Tous les jeunes leaders politiques maliens, de Housseini Amion Guindo à Moussa Mara, en passant Tiéman Hubert Coulibaly, Ousmane Ben Fana, Dramane Dembélé, Racine Thiam, et sur lesquels on avait nourri l’illusion de voir un jour pouvoir changer la donne, ont fini par capituler…
La situation est telle qu’on ne saurait parler d’alternance, ni démocratique, ni générationnelle en 2018, et quel que soit le vainqueur de cette échéance qui pointe à l’horizon, que ce soit IBK ou Soumaïla Cissé ou encore Modibo Sidibé! Si bien que nous assistons au Mali à une situation inédite, faite d’incertitude et de désespoir qui, malgré sa délicatesse, offre pourtant une opportunité exceptionnelle propice à un changement générationnel au sommet du pouvoir d’Etat.
Mais vu que ceux-là en qui nous avions porté espoir ont échoué, il nous faudra patienter encore, le temps de voir d’autres jeunes plus ambitieux et politiquement engagés, prêts à mener une politique de l’action face à la démystification du discours politique classique actuel, auquel les Maliens ne croient plus vraiment d’ailleurs.
L’enjeu, à analyser les choses sous ce prisme, va au-delà de la seule question de gestion de pouvoir d’Etat, pour atteindre la classe politique dans son ensemble. En effet, le renouvellement du personnel politique concerne aussi les partis politiques, de quels que bords qu’ils soient.
Cela est d’autant plus vrai que très peu de « présidents fondateurs » de partis sous nos tropiques, ont accepté d’eux-mêmes de céder la place à d’autres, à fortiori les jeunes.
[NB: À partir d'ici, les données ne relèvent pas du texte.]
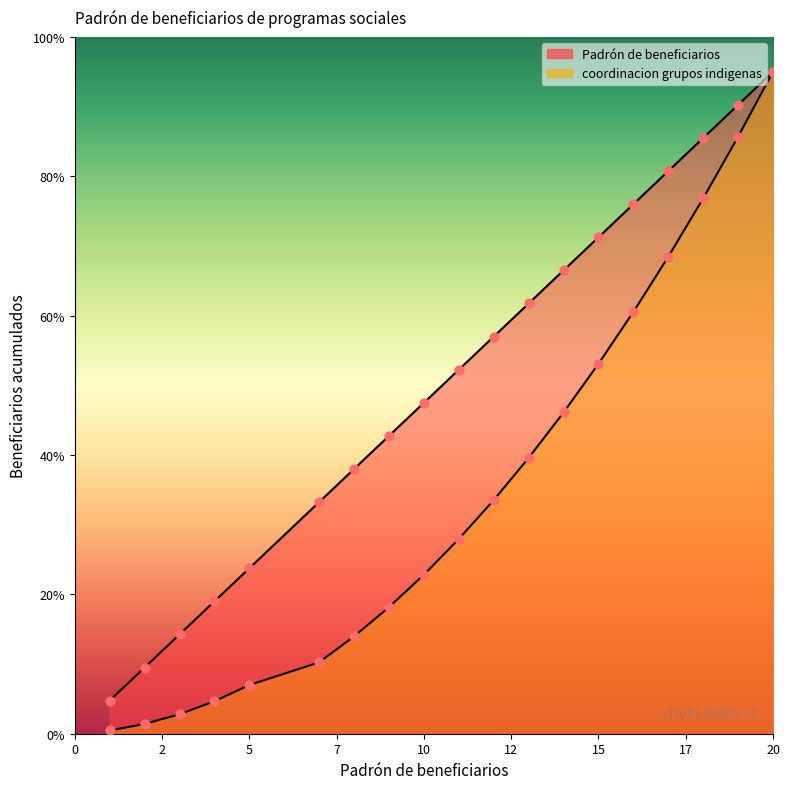

What are all the series names shown in the legend?

Padrón de beneficiarios, coordinacion grupos indigenas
On a comme l’impression qu’un parti politique au Mali est une entreprise familiale, créée par son fondateur dans le seul but d’y rester « président à vie » !
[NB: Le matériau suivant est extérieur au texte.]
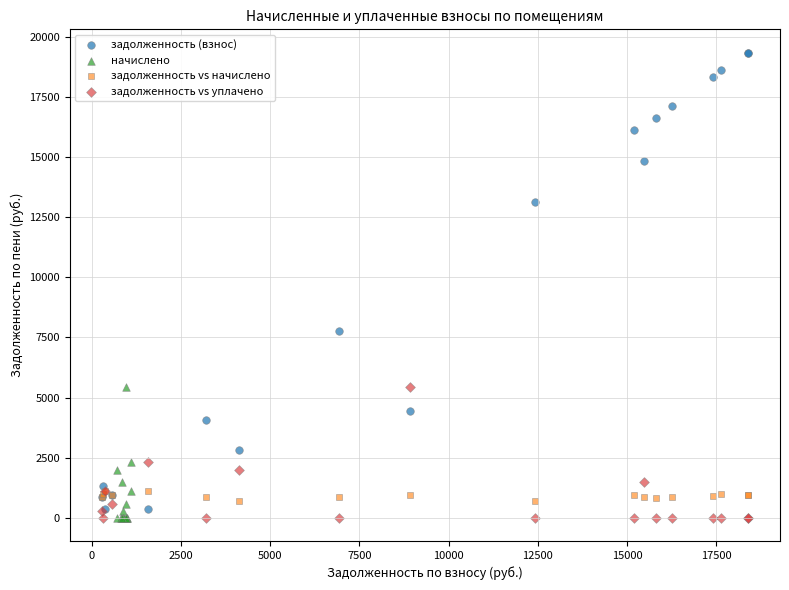

Which series reaches the maximum Y coordinate?

задолженность (взнос)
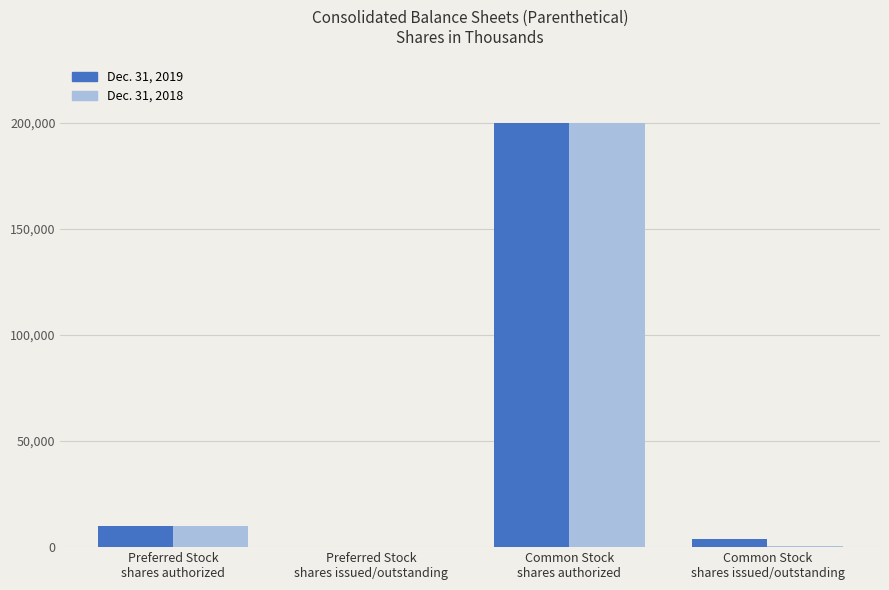

What is the highest value of the Dec. 31, 2018 series?

200000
Les partis politiques maliens doivent donc faire d’une priorité, la promotion des jeunes en leur sein, à défaut, ceux-ci doivent, en tant que couche majoritaire, et certainement celle qui mobilise le plus, en imposer aux partis.
Le contraire serait de s’accrocher à une idée chimérique de croire que les « vieux briscards » le feraient de leur plein gré, face à des intérêts particuliers aussi variés qu’inavoués. C’est dire finalement que le renouvellement du personnel politique, ou encore l’alternance générationnelle, ne se décrète pas. Ça se forge…Aux jeunes politiques maliens d’aller à la conquête de leur droit légitime, d’accepter de se former et de s’assurer de leur représentativité politique. Autrement dit, ils doivent, en plus des compétences, avoir des bases acquises à leur cause et avoir des idées novatrices, pour espérer émerger.